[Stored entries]
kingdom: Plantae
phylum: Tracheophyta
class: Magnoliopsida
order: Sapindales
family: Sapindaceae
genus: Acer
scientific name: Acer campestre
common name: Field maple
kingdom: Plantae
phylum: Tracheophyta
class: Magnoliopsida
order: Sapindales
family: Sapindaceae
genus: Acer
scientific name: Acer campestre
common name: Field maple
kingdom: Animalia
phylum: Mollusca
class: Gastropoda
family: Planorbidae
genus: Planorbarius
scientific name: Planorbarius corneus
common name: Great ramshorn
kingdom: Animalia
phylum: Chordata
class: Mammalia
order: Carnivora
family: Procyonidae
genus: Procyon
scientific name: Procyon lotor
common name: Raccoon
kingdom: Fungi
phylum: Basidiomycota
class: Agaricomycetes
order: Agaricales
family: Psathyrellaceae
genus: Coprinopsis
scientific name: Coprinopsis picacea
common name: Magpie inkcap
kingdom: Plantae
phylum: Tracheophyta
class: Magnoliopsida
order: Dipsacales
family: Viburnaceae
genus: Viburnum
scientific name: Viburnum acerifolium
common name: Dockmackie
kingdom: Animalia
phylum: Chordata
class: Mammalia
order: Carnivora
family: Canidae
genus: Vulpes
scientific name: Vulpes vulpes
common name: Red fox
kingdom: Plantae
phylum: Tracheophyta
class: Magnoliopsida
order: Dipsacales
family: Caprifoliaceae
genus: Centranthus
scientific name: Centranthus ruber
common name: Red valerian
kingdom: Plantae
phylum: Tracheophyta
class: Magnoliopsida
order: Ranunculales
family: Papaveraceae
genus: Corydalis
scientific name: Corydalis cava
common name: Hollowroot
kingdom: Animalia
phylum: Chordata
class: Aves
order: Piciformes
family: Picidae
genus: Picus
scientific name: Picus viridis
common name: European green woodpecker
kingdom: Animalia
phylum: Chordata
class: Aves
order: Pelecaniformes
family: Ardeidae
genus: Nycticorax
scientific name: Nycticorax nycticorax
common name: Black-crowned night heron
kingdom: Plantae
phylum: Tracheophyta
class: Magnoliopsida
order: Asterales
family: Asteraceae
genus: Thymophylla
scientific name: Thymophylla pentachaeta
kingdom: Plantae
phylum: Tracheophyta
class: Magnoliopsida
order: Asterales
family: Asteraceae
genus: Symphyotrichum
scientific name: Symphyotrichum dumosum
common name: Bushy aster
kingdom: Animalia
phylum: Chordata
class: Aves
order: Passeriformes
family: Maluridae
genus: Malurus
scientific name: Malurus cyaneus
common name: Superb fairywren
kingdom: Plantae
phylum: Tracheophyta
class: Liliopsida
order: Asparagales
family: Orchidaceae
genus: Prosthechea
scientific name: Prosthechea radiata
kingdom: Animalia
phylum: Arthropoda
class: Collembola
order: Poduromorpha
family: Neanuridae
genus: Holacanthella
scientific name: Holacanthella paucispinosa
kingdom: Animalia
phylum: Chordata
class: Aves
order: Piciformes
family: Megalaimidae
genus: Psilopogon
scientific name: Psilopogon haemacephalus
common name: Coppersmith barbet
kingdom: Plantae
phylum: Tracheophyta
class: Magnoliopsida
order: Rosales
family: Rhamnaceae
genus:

Problem statement.
Copy out every line of the records above, keeping each one word for word.

Final answer.
kingdom: Plantae
phylum: Tracheophyta
class: Magnoliopsida
order: Sapindales
family: Sapindaceae
genus: Acer
scientific name: Acer campestre
common name: Field maple
kingdom: Plantae
phylum: Tracheophyta
class: Magnoliopsida
order: Sapindales
family: Sapindaceae
genus: Acer
scientific name: Acer campestre
common name: Field maple
kingdom: Animalia
phylum: Mollusca
class: Gastropoda
family: Planorbidae
genus: Planorbarius
scientific name: Planorbarius corneus
common name: Great ramshorn
kingdom: Animalia
phylum: Chordata
class: Mammalia
order: Carnivora
family: Procyonidae
genus: Procyon
scientific name: Procyon lotor
common name: Raccoon
kingdom: Fungi
phylum: Basidiomycota
class: Agaricomycetes
order: Agaricales
family: Psathyrellaceae
genus: Coprinopsis
scientific name: Coprinopsis picacea
common name: Magpie inkcap
kingdom: Plantae
phylum: Tracheophyta
class: Magnoliopsida
order: Dipsacales
family: Viburnaceae
genus: Viburnum
scientific name: Viburnum acerifolium
common name: Dockmackie
kingdom: Animalia
phylum: Chordata
class: Mammalia
order: Carnivora
family: Canidae
genus: Vulpes
scientific name: Vulpes vulpes
common name: Red fox
kingdom: Plantae
phylum: Tracheophyta
class: Magnoliopsida
order: Dipsacales
family: Caprifoliaceae
genus: Centranthus
scientific name: Centranthus ruber
common name: Red valerian
kingdom: Plantae
phylum: Tracheophyta
class: Magnoliopsida
order: Ranunculales
family: Papaveraceae
genus: Corydalis
scientific name: Corydalis cava
common name: Hollowroot
kingdom: Animalia
phylum: Chordata
class: Aves
order: Piciformes
family: Picidae
genus: Picus
scientific name: Picus viridis
common name: European green woodpecker
kingdom: Animalia
phylum: Chordata
class: Aves
order: Pelecaniformes
family: Ardeidae
genus: Nycticorax
scientific name: Nycticorax nycticorax
common name: Black-crowned night heron
kingdom: Plantae
phylum: Tracheophyta
class: Magnoliopsida
order: Asterales
family: Asteraceae
genus: Thymophylla
scientific name: Thymophylla pentachaeta
kingdom: Plantae
phylum: Tracheophyta
class: Magnoliopsida
order: Asterales
family: Asteraceae
genus: Symphyotrichum
scientific name: Symphyotrichum dumosum
common name: Bushy aster
kingdom: Animalia
phylum: Chordata
class: Aves
order: Passeriformes
family: Maluridae
genus: Malurus
scientific name: Malurus cyaneus
common name: Superb fairywren
kingdom: Plantae
phylum: Tracheophyta
class: Liliopsida
order: Asparagales
family: Orchidaceae
genus: Prosthechea
scientific name: Prosthechea radiata
kingdom: Animalia
phylum: Arthropoda
class: Collembola
order: Poduromorpha
family: Neanuridae
genus: Holacanthella
scientific name: Holacanthella paucispinosa
kingdom: Animalia
phylum: Chordata
class: Aves
order: Piciformes
family: Megalaimidae
genus: Psilopogon
scientific name: Psilopogon haemacephalus
common name: Coppersmith barbet
kingdom: Plantae
phylum: Tracheophyta
class: Magnoliopsida
order: Rosales
family: Rhamnaceae
genus:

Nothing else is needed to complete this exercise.